Sapphire Energy, a US-based company that creates fuel out of algae, has raised an undisclosed amount from New York-listed crops company Monsanto.
Monsanto has also agreed to use Sapphire’s algae-based research to discover genes that could be applied to agriculture, particularly in the field of yield and stress.
For Sapphire, this collaboration will also help commercialise algae as a renewable energy crop by finding genes to boost growth.

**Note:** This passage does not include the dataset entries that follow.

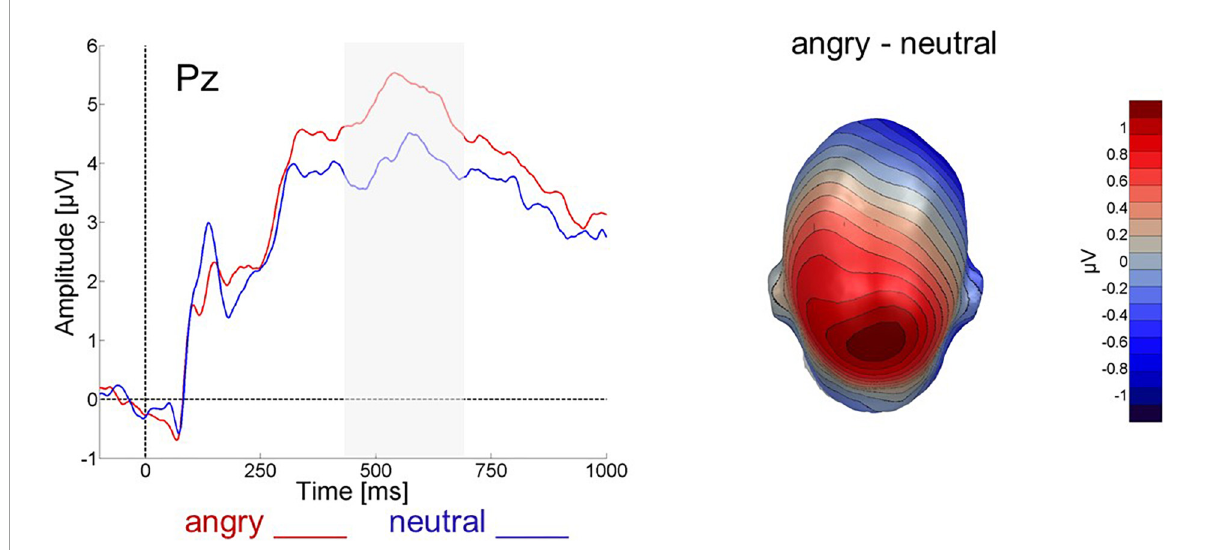
FIGURE3 Face-evoked ERP for angry (red) and neutral (blue) faces at electrode Pz and difference topography for angry minus neutral faces across all 64 electrodes between 450 and 700 ms after face onset.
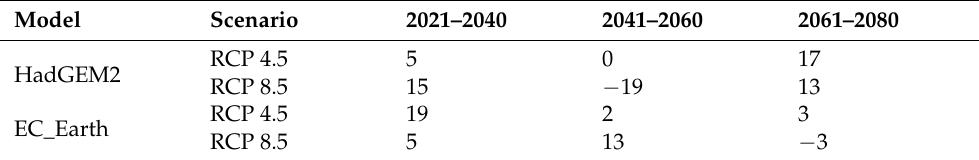
Table 3. Summary of percentage change in streamflow during 2021–2040, 2041–2060 and 2061–2080 for climate scenarios: RCP 4.5 and RCP 8.5 of GCM models: HadGEM2 and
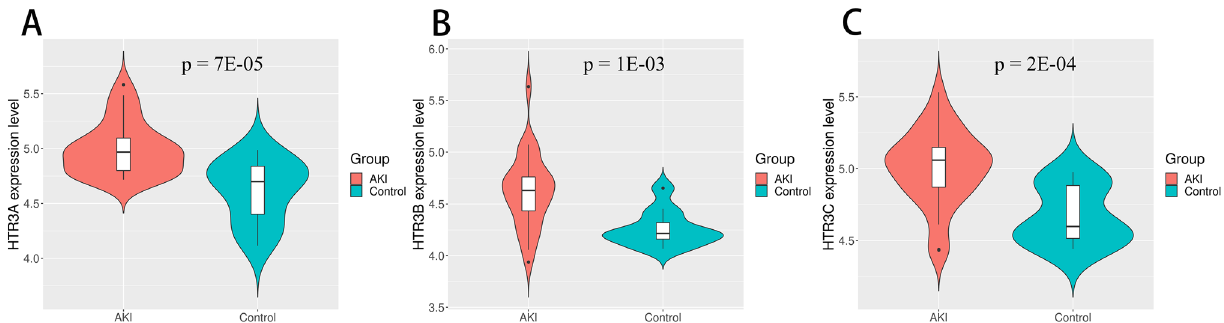
Figure 2. Changes of HT3 receptor genes (HTR3A, HTR3B and HTR3C) in patients with AKI compared with control (the pristine protocol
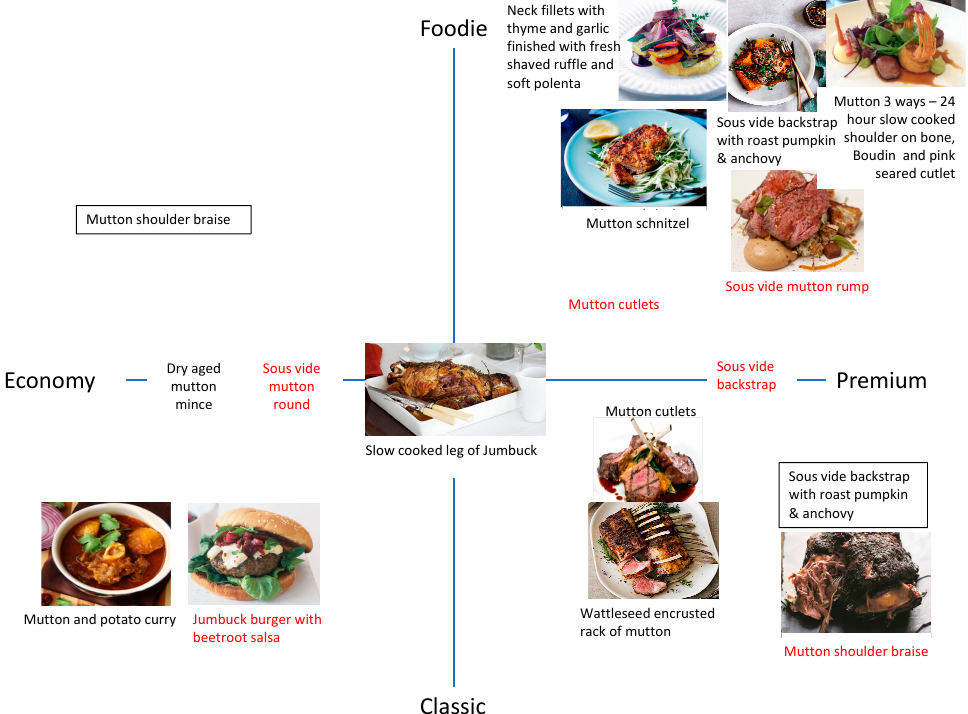
Figure A2. Perth perceptual mapping results; red font denotes tasted dishes, black font denotes image/concepts, and concepts that are enclosed in a black border were mapped more than once as the group could not reach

Sapphire Energy makes bio-energy, which involves applying synthetic biology to produce replacement fuels, such as gasoline, diesel, and jet fuel, from algae. Robb Fraley, Monsanto’s chief technology officer, said: "We face a common goal in looking for ways to improve upon an organism’s ability to achieve greater productivity under optimal and sub-optimal environmental conditions. Together with Sapphire, we can identify genes affecting such traits in algae that might also be applied to corn, cotton, soybeans and other crops."
The two firms have been working together for reportedly about a year. Robert Shapiro, Monsanto’s former chief executive, joined Sapphire’s board of directors in April.
In December 2009, Sapphire was awarded nearly $104.5m as part of US President Barack Obama’s American Recovery and Reinvestment Act and the Biorefinery Assistance Program, authorized through the 2008 Farm Bill.
In September 2008, Sapphire closed its series B round to take its then total funding to "substantially more than $100m" from Wellcome Trust, a quasi-corporate venturing group run by the UK’s largest charity, and venture capital firms Arch Venture Partners, Venrock and Cascade Investment, an investment holding company owned by Microsoft chairman Bill Gates.